####06-2 조건에 맞는 데이터만 추출하기####
#조건에 맞는 데이터만 추출하기
library(dplyr)
exam <- read.csv("csv_exam.csv")
exam
exam %>% filter(class == 1) #class가 1인 행만 출력
exam %>% filter(class == 2)
exam %>% filter(class != 1) #1반이 아닌 경
exam %>% filter(class != 3)
#초과, 미만, 이상, 이하 조건 걸기
exam %>% filter(math > 50)
exam %>% filter(math < 50)
exam %>% filter(english >= 80)
exam %>% filter(english <= 80)
#여러 조건을 충족하는 행 추출하기
exam %>% filter(class == 1 & math >= 50)
exam %>% filter(class == 2 & english >= 80)

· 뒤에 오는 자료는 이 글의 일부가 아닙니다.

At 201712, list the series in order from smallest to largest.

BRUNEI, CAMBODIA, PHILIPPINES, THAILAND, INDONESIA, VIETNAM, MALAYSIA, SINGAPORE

#여러 조건 중 하나 이상 충족하는 행 추출하기
exam %>% filter(math >= 90 | english >= 90)
exam %>% filter(english < 90 | science < 50)
#목록에 해당하는 행 추출하기
exam %>% filter(class == 1 | class == 3 | class == 5)
exam %>% filter(class %in% c(1,3,5)) #1, 3, 5반 해당하면 추출
#추출한 행으로 데이터 만들기
class1 <- exam %>% filter(class == 1)
class2 <- exam %>% filter(class == 2)
mean(class1$math) #1반 수학 점수 평균
mean(class2$math) #2반 수학 점수 평균
#혼자서 해보기#
#Q1
mpg <- as.data.frame(ggplot2::mpg)
displ1 <- mpg %>% filter(displ <= 4)
displ2 <- mpg %>% filter(displ >= 5)
mean(displ1$hwy)
mean(displ2$hwy)
#Q2
manu_a <- mpg %>% filter(manufacturer == "audi")

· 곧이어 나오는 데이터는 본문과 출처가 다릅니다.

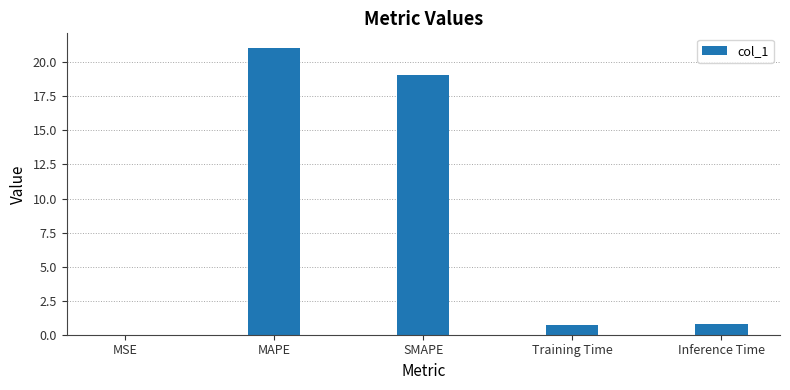

What is the sum of all values?

41.6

manu_t <- mpg %>% filter(manufacturer == "toyota")
mean(manu_a$cty)
mean(manu_t$cty)
#Q3
mpg_new <- mpg %>% filter(manufacturer %in% c("chevrolet", "ford", "honda"))
mean(mpg_new$hwy)
####06-3 필요한 변수만 추출하기####
#변수 추출하기
exam %>% select(math)
exam %>% select(english)
exam %>% select(class, math, english)
exam %>% select(-math) #math 제외
exam %>% select(-math, -english)
#dplyr 함수 조합하기
exam %>%
filter(class == 1) %>% #class가 1인 행 추출
select(english) #english 추출
exam %>%
select(id, math) %>%
head #앞부분 6행까지 추출
exam %>%
select(id, math) %>%
head(10)
#혼자서 해보기#
#Q1
mpg <- as.data.frame(ggplot2::mpg)
new_mpg <- mpg %>% select(class, cty)
head(new_mpg, 10)
#Q2
s_cty <- new_mpg %>% filter(class == "suv")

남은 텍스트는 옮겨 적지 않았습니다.